▸ **Task to carry out**:
Nothing is needed except the lines below that run from the one with "Chest CT, one" through the one with "- lung tumour", repeated exactly.

[Opening Supplied material section]

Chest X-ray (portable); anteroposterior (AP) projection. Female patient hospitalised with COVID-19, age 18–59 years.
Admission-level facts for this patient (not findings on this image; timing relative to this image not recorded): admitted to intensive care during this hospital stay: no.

[Closing Supplied material section]
[Opening Supplied material section]

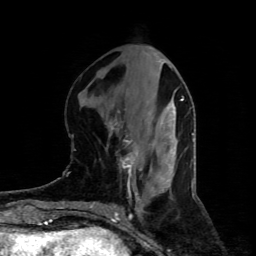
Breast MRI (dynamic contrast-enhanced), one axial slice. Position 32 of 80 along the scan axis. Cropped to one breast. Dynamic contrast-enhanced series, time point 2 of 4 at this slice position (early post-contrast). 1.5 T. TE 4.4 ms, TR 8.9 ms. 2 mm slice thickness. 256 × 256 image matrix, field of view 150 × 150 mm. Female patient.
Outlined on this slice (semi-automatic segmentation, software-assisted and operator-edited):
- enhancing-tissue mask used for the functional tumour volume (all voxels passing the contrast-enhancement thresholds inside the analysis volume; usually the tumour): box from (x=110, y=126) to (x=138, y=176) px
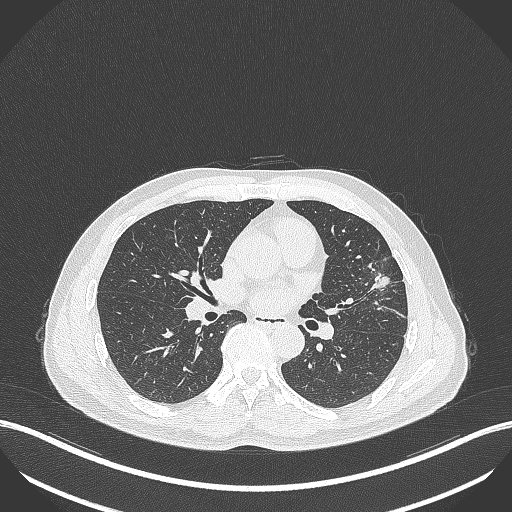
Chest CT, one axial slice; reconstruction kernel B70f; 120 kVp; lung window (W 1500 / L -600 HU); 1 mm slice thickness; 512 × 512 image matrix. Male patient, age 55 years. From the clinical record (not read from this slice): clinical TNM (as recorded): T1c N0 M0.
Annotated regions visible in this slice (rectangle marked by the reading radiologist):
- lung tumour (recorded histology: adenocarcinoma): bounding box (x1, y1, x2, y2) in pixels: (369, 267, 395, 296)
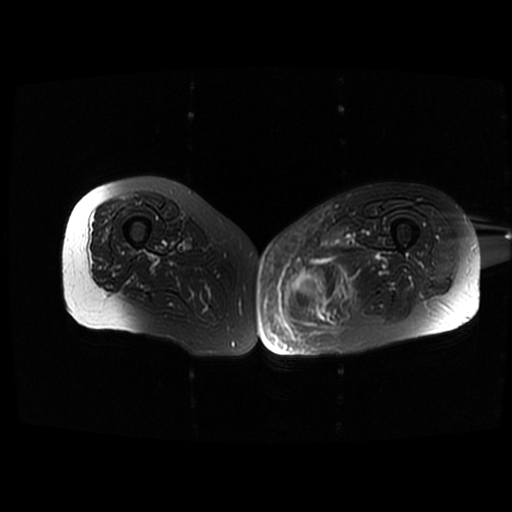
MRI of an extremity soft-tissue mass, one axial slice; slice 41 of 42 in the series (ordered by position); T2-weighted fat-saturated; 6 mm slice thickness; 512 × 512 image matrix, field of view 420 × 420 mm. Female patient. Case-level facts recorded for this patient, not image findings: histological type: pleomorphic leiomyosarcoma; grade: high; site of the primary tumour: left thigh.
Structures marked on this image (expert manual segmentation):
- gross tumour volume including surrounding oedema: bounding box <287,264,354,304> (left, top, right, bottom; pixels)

[Closing Supplied material section]

▸ **Solution**:
Chest CT, one axial slice; reconstruction kernel B70f; 120 kVp; lung window (W 1500 / L -600 HU); 1 mm slice thickness; 512 × 512 image matrix. Male patient, age 55 years. From the clinical record (not read from this slice): clinical TNM (as recorded): T1c N0 M0.
Annotated regions visible in this slice (rectangle marked by the reading radiologist):
- lung tumour (recorded histology: adenocarcinoma): bounding box (x1, y1, x2, y2) in pixels: (369, 267, 395, 296)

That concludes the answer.